To my knowledge, it would show up as a change made from the ArcGIS Server or SDE when a user ends up editing the item through a referenced service. In that case, you may want to combine the editor tracking, as the editing user would just be "SDE" rather than a certain user, but the editor tracking would catch it correctly. I believe this would register as a change and be caught, then the trigger executed, but you may need to test that on your side, I'm no longer in the environment where I'd be able to unfortunately.

Cody

0 Kudos
DavidSolari
MVP Regular Contributor

Branch Versioned data stores all edits to DEFAULT in a single table. Updates appear as a new record with a creation timestamp and deletions appear as a copy of the record with a flag set and the name of which user deleted it. There's pros and cons to branch versioning beyond the archive table but if it meets your needs then go for it. My org uses branch versioning all over the place and the tables have been an invaluable audit source when someone fat-fingers the delete button.

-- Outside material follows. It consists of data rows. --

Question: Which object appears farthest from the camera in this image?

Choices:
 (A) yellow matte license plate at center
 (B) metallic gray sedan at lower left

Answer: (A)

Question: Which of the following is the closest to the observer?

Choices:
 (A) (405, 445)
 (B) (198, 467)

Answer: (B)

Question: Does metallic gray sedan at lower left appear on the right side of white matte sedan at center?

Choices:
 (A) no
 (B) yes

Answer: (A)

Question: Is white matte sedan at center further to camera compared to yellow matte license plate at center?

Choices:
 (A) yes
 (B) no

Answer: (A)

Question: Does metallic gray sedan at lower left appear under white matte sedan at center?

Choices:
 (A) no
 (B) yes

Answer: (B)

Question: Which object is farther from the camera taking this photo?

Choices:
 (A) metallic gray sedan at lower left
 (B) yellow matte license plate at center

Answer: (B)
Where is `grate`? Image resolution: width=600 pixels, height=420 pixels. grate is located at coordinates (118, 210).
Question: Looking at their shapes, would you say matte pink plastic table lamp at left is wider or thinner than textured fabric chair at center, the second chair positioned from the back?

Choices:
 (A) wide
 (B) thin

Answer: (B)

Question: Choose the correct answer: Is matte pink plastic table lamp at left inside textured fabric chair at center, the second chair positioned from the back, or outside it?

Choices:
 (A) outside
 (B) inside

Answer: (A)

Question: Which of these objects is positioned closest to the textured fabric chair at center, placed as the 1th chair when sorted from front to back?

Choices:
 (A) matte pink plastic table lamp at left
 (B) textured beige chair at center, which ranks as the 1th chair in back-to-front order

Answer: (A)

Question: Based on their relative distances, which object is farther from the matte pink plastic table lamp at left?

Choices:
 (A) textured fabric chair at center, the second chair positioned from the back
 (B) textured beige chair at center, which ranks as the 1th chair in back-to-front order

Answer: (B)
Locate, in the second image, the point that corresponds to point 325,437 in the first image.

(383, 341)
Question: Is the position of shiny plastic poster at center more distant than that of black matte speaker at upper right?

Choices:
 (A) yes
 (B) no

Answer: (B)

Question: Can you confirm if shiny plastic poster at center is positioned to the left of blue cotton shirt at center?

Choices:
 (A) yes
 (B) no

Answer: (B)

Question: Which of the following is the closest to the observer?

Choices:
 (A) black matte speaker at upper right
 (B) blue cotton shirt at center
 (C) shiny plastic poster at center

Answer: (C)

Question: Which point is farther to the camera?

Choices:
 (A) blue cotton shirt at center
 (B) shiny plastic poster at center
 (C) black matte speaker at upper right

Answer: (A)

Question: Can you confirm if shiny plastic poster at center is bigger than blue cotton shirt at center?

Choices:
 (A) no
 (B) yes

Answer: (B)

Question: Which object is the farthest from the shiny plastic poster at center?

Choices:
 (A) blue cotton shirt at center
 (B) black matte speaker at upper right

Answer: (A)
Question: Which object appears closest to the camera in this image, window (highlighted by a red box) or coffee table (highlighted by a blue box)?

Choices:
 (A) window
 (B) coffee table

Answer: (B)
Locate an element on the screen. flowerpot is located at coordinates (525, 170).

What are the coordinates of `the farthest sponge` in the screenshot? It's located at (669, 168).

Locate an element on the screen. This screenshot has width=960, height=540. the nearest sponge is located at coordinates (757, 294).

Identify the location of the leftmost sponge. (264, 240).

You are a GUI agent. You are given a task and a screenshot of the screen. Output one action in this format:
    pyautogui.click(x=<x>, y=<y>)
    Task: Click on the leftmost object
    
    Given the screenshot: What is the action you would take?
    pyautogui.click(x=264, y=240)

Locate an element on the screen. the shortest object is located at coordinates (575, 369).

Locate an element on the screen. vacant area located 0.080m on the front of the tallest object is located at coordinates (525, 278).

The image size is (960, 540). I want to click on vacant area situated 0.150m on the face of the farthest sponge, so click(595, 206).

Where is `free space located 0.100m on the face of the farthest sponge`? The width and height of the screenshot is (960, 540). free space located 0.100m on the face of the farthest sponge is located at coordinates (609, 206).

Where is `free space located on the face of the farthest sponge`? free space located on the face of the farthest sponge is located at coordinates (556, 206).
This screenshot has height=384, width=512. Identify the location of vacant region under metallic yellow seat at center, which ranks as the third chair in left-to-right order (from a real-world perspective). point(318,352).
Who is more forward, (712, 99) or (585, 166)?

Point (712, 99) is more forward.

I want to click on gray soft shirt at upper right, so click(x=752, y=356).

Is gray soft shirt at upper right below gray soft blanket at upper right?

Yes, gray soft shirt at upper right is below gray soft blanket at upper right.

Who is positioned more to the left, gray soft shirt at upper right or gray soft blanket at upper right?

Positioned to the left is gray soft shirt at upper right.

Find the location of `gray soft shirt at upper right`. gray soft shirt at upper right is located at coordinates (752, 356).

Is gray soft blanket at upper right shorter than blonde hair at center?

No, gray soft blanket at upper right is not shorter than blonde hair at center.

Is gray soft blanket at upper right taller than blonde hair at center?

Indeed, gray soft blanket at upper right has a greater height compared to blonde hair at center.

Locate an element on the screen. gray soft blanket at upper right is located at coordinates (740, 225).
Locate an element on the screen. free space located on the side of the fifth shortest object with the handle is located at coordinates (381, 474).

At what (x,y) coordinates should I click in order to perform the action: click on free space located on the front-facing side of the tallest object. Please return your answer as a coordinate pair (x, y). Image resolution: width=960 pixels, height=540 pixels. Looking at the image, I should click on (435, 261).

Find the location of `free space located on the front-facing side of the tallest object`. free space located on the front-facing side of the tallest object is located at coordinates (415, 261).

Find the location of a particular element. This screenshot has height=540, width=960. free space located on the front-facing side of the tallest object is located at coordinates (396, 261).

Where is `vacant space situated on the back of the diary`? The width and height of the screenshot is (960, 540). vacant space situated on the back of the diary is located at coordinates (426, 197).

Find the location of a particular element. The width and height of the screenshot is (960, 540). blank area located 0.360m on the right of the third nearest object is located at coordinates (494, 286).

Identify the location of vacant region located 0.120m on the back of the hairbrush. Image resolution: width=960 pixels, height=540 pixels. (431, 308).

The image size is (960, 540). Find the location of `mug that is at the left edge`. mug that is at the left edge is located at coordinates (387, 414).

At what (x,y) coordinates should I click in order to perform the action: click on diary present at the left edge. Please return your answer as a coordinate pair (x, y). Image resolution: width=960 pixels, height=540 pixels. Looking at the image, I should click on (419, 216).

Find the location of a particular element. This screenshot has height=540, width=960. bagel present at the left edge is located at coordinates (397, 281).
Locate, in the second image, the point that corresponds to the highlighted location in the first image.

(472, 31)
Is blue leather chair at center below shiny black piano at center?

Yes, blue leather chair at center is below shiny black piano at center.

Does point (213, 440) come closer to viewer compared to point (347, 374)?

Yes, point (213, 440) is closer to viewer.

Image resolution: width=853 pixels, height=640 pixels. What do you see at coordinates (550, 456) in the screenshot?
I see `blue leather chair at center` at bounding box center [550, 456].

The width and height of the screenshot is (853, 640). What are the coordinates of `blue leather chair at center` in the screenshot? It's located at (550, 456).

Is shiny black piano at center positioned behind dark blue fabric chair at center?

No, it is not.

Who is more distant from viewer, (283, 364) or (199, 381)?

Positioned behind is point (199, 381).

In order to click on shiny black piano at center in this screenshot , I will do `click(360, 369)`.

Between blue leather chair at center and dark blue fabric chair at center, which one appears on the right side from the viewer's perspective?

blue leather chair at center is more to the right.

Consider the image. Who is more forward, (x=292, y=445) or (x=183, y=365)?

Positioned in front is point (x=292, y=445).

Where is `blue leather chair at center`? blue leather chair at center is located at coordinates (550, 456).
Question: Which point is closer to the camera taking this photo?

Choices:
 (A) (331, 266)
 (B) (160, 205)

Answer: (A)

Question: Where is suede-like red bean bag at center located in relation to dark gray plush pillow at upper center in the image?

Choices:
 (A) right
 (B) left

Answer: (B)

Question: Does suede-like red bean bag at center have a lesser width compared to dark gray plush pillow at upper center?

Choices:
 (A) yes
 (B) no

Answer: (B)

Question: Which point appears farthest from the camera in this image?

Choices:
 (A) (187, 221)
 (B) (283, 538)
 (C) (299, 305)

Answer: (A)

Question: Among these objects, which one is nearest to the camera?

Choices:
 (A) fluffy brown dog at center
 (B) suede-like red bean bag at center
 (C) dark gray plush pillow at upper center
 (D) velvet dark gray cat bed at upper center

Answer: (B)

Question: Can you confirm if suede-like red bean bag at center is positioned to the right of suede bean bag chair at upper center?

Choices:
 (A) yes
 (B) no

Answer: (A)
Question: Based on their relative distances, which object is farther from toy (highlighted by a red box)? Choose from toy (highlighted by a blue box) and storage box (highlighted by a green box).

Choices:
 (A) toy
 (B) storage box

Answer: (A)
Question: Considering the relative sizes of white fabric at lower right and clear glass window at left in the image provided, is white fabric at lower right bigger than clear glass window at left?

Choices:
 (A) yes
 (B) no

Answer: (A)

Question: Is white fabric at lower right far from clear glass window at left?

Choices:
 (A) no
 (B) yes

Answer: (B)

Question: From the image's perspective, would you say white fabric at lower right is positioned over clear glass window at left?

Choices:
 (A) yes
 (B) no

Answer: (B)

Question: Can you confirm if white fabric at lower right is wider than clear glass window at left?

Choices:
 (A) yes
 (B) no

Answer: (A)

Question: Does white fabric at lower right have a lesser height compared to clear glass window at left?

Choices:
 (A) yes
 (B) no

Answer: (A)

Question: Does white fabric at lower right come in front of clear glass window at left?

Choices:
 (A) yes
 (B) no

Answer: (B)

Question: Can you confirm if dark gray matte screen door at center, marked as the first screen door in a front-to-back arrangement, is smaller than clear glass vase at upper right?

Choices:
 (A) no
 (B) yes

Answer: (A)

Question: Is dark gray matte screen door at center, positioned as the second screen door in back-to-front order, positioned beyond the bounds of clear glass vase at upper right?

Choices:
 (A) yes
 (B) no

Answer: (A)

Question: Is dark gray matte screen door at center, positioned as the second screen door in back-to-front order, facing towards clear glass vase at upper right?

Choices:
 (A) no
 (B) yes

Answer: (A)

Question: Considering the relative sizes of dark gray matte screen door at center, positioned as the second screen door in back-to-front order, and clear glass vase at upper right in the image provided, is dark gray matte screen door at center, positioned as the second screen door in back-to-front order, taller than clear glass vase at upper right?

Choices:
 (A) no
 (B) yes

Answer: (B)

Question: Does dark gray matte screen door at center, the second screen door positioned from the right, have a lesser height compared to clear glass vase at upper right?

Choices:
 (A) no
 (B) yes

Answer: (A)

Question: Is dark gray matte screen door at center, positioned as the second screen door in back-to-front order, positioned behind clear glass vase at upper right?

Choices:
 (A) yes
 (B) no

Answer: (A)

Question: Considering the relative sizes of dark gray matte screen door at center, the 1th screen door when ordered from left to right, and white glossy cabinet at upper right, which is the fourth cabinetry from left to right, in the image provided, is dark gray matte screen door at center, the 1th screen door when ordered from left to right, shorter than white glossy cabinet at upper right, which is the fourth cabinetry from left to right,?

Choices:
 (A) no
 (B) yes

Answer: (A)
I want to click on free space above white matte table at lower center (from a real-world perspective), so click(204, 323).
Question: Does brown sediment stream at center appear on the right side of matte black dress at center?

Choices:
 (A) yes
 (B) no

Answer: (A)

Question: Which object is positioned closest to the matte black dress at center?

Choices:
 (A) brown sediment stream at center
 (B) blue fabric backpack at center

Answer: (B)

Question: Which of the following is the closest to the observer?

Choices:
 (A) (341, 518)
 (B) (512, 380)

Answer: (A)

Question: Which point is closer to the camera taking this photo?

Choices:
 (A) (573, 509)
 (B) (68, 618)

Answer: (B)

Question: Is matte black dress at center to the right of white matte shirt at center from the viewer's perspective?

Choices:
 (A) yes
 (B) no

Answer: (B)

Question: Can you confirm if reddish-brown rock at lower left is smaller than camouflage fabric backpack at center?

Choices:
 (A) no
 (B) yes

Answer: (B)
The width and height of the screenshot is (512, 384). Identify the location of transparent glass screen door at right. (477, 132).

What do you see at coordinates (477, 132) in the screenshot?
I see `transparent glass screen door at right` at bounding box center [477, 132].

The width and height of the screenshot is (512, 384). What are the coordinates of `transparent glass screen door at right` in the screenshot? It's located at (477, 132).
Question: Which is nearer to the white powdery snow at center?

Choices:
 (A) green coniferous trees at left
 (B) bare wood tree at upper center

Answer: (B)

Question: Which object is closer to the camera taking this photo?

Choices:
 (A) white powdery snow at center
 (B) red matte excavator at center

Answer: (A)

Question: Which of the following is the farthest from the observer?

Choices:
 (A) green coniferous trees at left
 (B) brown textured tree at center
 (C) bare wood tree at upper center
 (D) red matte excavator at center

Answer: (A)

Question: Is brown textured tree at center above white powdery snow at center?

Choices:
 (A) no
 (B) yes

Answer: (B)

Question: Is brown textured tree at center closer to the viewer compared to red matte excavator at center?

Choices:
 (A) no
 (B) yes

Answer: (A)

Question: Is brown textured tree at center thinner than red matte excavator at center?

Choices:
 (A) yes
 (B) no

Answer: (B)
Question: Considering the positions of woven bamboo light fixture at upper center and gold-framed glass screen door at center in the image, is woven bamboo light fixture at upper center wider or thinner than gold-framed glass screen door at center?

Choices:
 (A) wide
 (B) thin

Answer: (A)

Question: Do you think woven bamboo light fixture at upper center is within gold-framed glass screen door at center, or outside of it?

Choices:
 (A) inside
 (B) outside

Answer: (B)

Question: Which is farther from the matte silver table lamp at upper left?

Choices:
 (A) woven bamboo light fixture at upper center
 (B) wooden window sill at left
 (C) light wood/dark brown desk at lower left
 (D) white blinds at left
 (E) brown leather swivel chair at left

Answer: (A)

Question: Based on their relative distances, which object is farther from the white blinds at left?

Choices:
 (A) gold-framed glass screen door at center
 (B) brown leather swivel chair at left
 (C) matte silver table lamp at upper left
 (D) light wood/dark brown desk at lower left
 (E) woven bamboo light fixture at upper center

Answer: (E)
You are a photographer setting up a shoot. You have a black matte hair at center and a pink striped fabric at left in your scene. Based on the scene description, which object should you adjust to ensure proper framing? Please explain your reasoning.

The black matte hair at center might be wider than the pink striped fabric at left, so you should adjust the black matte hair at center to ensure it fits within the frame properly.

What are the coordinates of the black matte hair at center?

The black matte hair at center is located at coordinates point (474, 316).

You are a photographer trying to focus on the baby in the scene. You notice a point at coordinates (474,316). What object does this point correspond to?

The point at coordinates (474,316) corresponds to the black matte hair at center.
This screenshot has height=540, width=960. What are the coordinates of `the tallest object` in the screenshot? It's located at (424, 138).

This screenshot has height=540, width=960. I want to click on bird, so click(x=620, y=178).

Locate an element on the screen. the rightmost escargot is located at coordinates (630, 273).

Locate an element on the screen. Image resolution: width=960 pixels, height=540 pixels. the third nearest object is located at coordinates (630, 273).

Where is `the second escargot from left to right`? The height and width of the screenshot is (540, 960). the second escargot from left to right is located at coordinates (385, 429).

If DEFAULT-only is unacceptable and you need an audit trail of all activity then what @CodyPatterson suggested is required. Just keep in mind that A) the username logged will always be the Enterprise username for service edits, but it'll be the name of the DB user for direct connection edits so you'll have to proactively configure editing rights; and B) any triggers you add to a feature class/table have to be maintained outside of ArcGIS and you may have to rewrite them if fundamental changes are made through ArcGIS.